Croatia has commemorated the victims of a World War II concentration camp where tens of thousands of people perished at the hands of the Nazi-installed puppet regime.
Croatian officials and representatives of Serb, Jewish, Roma and antifascist organisations attended the ceremonies marking 80 years since hundreds of prisoners attempted a breakout on 22 April 1945.
Only 92 people survived the attempt out of some 600 men, according to the Jasenovac memorial centre data.
Prisoners at the camp, known as the Balkan Auschwitz, also included women and children.
Slavko Milanovic, born in 1937, was just a child when he was brought to Jasenovac with his mother, aunt and sister. Milanovic still remembers how prison guards separated children from their mothers.

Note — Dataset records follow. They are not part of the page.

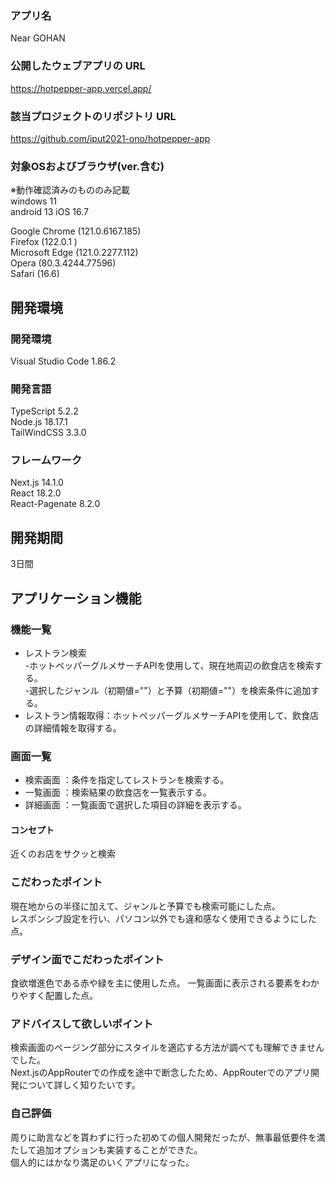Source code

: ### アプリ名
Near GOHAN

### 公開したウェブアプリの URL
https://hotpepper-app.vercel.app/

### 該当プロジェクトのリポジトリ URL
https://github.com/iput2021-ono/hotpepper-app

### 対象OSおよびブラウザ(ver.含む)
※動作確認済みのもののみ記載  
windows 11  
android 13
iOS 16.7

Google Chrome (121.0.6167.185)  
Firefox (122.0.1 )  
Microsoft Edge (121.0.2277.112)  
Opera (80.3.4244.77596)  
Safari (16.6)
 
## 開発環境
### 開発環境
Visual Studio Code 1.86.2

### 開発言語
TypeScript 5.2.2  
Node.js 18.17.1  
TailWindCSS 3.3.0  

### フレームワーク
Next.js 14.1.0  
React 18.2.0  
React-Pagenate 8.2.0

## 開発期間
3日間

## アプリケーション機能

### 機能一覧
- レストラン検索  
  -ホットペッパーグルメサーチAPIを使用して、現在地周辺の飲食店を検索する。  
  -選択したジャンル（初期値=""）と予算（初期値=""）を検索条件に追加する。
- レストラン情報取得：ホットペッパーグルメサーチAPIを使用して、飲食店の詳細情報を取得する。

### 画面一覧
- 検索画面 ：条件を指定してレストランを検索する。
- 一覧画面 ：検索結果の飲食店を一覧表示する。
- 詳細画面 ：一覧画面で選択した項目の詳細を表示する。

#### コンセプト
近くのお店をサクッと検索

### こだわったポイント
現在地からの半径に加えて、ジャンルと予算でも検索可能にした点。  
レスポンシブ設定を行い、パソコン以外でも違和感なく使用できるようにした点。

### デザイン面でこだわったポイント
食欲増進色である赤や緑を主に使用した点。
一覧画面に表示される要素をわかりやすく配置した点。

### アドバイスして欲しいポイント
検索画面のページング部分にスタイルを適応する方法が調べても理解できませんでした。  
Next.jsのAppRouterでの作成を途中で断念したため、AppRouterでのアプリ開発について詳しく知りたいです。

### 自己評価
周りに助言などを貰わずに行った初めての個人開発だったが、無事最低要件を満たして追加オプションも実装することができた。  
個人的にはかなり満足のいくアプリになった。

“When my mother saw that she covered me and my sister with cloths that we used to sleep on,” Milanovic said. “My sister was fragile, she died right there in my mother’s arms.”

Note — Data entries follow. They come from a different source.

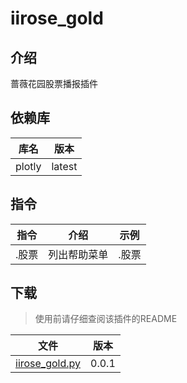 # iirose_gold

## 介绍
蔷薇花园股票播报插件

## 依赖库
| 库名     | 版本     |
|--------|--------|
| plotly | latest |

## 指令

| 指令  | 介绍     | 示例  |
|-----|--------|-----|
| .股票 | 列出帮助菜单 | .股票 |

## 下载

> 使用前请仔细查阅该插件的README

| 文件                 | 版本    |
|--------------------|-------|
| [iirose_gold.py](/data/iirose_gold/iirose_gold.py) | 0.0.1 |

Jasenovac, located about 100 kilometres southwest of the capital Zagreb, was the most notorious in a system of camps in the area where victims were rounded up, brutally tortured and executed.
Official Croatian data show that more than 83,000 people were killed in Jasenovac while Serbs say the numbers were much higher, possibly in the hundreds of thousands.
The ceremonies on Tuesday included laying of flowers and wreaths, lighting of candles and a commemorative programme.
Participants walked along a path marked with railway tracks that were used to transport the camp prisoners.
“Such crimes must never be forgotten and what is even more important, they must never be repeated,” said Croatian Prime Minister Andrej Plenkovic.
Plenkovic’s conservative government has in the past faced accusations that it was not doing enough to curb resurging pro-Nazi sentiments in the country, which led to a years-long boycott of the state-run Jasenovac commemoration ceremonies by the Serb and Jewish groups.
“I am extremely pleased that everyone attended,” Ognjen Kraus, who heads an association of Jewish municipalities in Croatia, said.
“The commemoration, after a long while, was as it should be.”
Croatia, now a member of the European Union, was part of the former, Communist-run Yugoslavia after WWII.
The six-member federation broke up in the 1990s in a series of ethnic conflicts, forming today’s Bosnia and Herzegovina, Croatia, Macedonia, Montenegro, Serbia and Slovenia.